Spring Meadows Vineyard is situated at 600 feet in elevation on a meadow surrounded by Oak, big leaf Maple and Madrone trees. The soils are rich from the neighboring woods and the site enjoys full east to west sun exposure.
Coyote Ridge Vineyard is located on a long undulating ridgeline that runs Eastward downhill from the Aurora Vineyard knoll. The vineyard blocks are perched on the hillside above Nash Creek Canyon to the South and share the same red iron oxide clay as the upper blocks of Aurora Vineyard. Though the soils are similar, the Southern and slightly Eastern exposure of Coyote Ridge, along with its lower 900 foot elevation, allows the top of the summer fog line to reach the Vineyard. This creates an entirely different microclimate and growing cycle for its vines.
Aurora Vineyard is nestled in a small valley midway up Diamond Mountain on a large knoll located at an elevation of 1,200 feet. The knoll projects off the mountainside, giving the vineyard full Southern exposure and open light from the East and West and protection from Napa Valley's summer fog. Six acres of the vineyard are planted in the knoll's rich, volcanic soils that are riddled with basalt cobble in a loamy red clay. The remaining six acres are planted in a deep gravely mix of white volcanic ash and chips of decomposed Rhyolite that were washed down from the steep, rocky crags of Diamond Mountain above.
At 2,000 feet in elevation and at the top of the Estate is Nash Creek Vineyard. The blocks rest just below the East ridge of Diamond Mountain on a steeply sloping terrace composed entirely of Rhyolite.
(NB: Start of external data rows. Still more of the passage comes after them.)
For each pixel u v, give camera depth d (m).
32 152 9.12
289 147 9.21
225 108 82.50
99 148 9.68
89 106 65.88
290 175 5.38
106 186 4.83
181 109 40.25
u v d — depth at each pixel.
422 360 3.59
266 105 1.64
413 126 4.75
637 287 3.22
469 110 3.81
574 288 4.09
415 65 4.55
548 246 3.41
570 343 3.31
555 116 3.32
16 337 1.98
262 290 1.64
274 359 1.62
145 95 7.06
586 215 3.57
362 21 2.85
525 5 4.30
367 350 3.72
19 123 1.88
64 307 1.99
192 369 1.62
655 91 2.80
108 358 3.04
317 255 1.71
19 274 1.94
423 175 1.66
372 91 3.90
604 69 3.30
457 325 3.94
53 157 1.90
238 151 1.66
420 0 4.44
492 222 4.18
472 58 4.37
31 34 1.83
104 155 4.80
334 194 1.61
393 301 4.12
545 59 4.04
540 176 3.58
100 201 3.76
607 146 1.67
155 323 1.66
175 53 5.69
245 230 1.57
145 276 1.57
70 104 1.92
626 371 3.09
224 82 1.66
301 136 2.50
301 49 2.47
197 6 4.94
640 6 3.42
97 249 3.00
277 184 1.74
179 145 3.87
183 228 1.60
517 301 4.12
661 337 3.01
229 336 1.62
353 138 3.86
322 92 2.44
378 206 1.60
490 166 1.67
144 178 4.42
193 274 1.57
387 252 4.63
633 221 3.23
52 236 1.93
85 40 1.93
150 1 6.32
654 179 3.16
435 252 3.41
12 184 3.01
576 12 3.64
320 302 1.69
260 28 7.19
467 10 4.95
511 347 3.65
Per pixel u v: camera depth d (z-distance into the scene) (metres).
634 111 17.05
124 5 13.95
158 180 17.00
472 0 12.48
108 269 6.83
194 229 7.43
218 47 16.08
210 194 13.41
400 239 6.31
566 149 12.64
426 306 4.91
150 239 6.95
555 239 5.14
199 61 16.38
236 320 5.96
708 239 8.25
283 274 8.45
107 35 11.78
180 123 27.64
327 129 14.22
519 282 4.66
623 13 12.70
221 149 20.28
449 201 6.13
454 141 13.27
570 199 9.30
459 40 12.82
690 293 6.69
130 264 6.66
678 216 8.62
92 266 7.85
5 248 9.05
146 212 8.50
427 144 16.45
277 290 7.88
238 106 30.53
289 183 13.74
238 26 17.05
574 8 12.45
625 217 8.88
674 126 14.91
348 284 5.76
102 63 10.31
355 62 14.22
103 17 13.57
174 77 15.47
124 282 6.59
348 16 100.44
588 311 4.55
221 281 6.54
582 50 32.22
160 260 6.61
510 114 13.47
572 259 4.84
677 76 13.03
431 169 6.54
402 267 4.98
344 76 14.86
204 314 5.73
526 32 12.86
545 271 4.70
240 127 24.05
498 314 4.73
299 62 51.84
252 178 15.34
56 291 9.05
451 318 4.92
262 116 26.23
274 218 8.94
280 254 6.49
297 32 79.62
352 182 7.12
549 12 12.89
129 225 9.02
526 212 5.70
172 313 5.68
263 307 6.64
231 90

At this elevation, winter temperatures are colder and extend into early Spring, and bud break takes place up to six weeks later than our vineyards below. By early Summer, Nash Creek Vineyard catches up and surpasses the growth of the Aurora and Coyote Ridge Vineyards. This due to the lingering daytime heat absorbed by its rocky base and the nighttime convective warmth rising from the Napa Valley below, providing nearly round-the-clock grape maturation.
Farming practices at Checkerboard Vineyards are based on long-term sustainability and include water conservation and monitoring, permanent cover crops planted in alternating rows, and the use of entomology for pest control.